• _PAGE EXCERPT_:
I had an almost identical experience (display empty windows) as the one described by @Reagan while trying to install linux mint 13 (Maya cinnamon) on a old laptop (Compaq Presario).

I wanted to do this for the same reason too - this laptop was running Windows XP, but it cannot support Windows 7. Although @Lindicted seems to have the correct answer, I think others like myself (who have never attempted a linux install previously) would find having the following additional information helpful if they are installing onto old hardware.

I determined that my processor does not support Physical Address Extension (PAE) and therefore chose to install mint 13 (32-bit) rather than the latest mint 17.

Although I could set the boot order in the BIOS to boot from the USB 2.0 device - in practice, I was unable to get the .iso image (burned using Yumi) on the USB to run live - I eventually had success by burning the .iso obtained from - and found Windows Disc Image Burner worked fine for this.

Mint ran from the live DVD, but the installed copy had the strange display issue that Regan described.

I found this recent post (May 07, 2014) on the forums describing the problem, possible causes, and an alternative solution to the one suggested by Lindicted.

Installation works in compatibility mode, but no boot after

So use the work-around described in the post to boot the copy of mint on the HD, connect to the internet and use the updating functionality in mint to update the drivers.

An update may fix the problem, unfortunately (dependent upon your computer) the wrong driver might get automatically installed - which can render the installed OS inoperable. In which case you may have to reinstall mint from the dvd.

If the correct driver is unavailable, then the solution suggested by Lindicted might be the only alternative.

• _DATASET EXTRACT_:
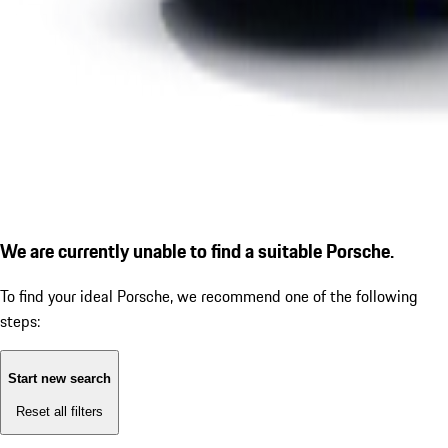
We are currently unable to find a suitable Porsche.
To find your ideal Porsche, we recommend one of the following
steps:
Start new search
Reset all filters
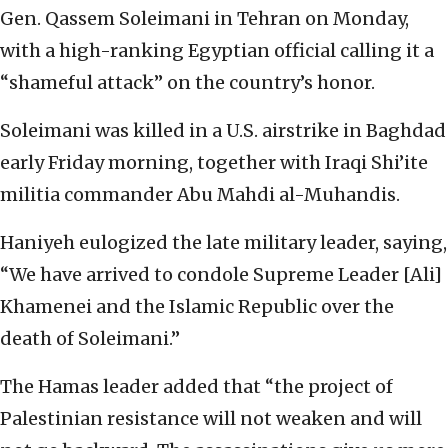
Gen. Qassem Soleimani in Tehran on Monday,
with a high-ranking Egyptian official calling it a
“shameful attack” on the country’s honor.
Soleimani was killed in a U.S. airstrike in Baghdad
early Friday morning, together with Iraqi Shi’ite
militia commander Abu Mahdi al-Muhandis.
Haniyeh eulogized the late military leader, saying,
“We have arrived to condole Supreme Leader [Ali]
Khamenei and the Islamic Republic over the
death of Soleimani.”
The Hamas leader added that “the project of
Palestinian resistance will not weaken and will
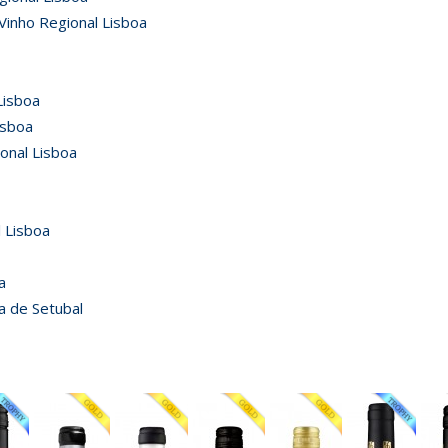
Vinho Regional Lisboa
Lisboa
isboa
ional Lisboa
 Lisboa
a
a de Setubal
--
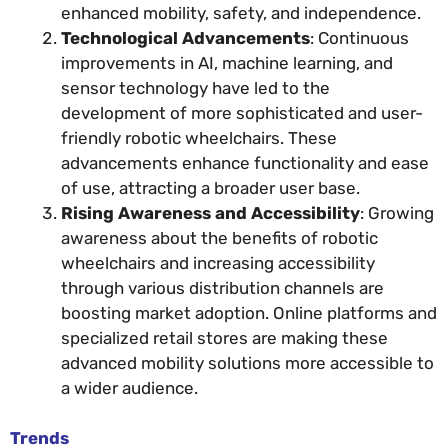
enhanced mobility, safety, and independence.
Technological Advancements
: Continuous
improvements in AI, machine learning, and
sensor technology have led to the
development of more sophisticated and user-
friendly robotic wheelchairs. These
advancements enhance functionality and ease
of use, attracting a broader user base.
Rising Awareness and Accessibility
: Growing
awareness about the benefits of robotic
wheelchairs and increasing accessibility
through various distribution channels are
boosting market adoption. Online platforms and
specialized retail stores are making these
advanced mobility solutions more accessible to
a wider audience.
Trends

• _WORK TO COMPLETE_:
1/ Please duplicate part of the Linux Mint install post, beginning at the words "Mint ran from" and stopping after "the only alternative.".
2/ In the Linux Mint install post, which program worked fine for burning the .iso to disc?

• _PER-TASK ANSWERS_:
1/
Mint ran from the live DVD, but the installed copy had the strange display issue that Regan described.

I found this recent post (May 07, 2014) on the forums describing the problem, possible causes, and an alternative solution to the one suggested by Lindicted.

Installation works in compatibility mode, but no boot after

So use the work-around described in the post to boot the copy of mint on the HD, connect to the internet and use the updating functionality in mint to update the drivers.

An update may fix the problem, unfortunately (dependent upon your computer) the wrong driver might get automatically installed - which can render the installed OS inoperable. In which case you may have to reinstall mint from the dvd.

If the correct driver is unavailable, then the solution suggested by Lindicted might be the only alternative.

2/ Windows Disc Image Burner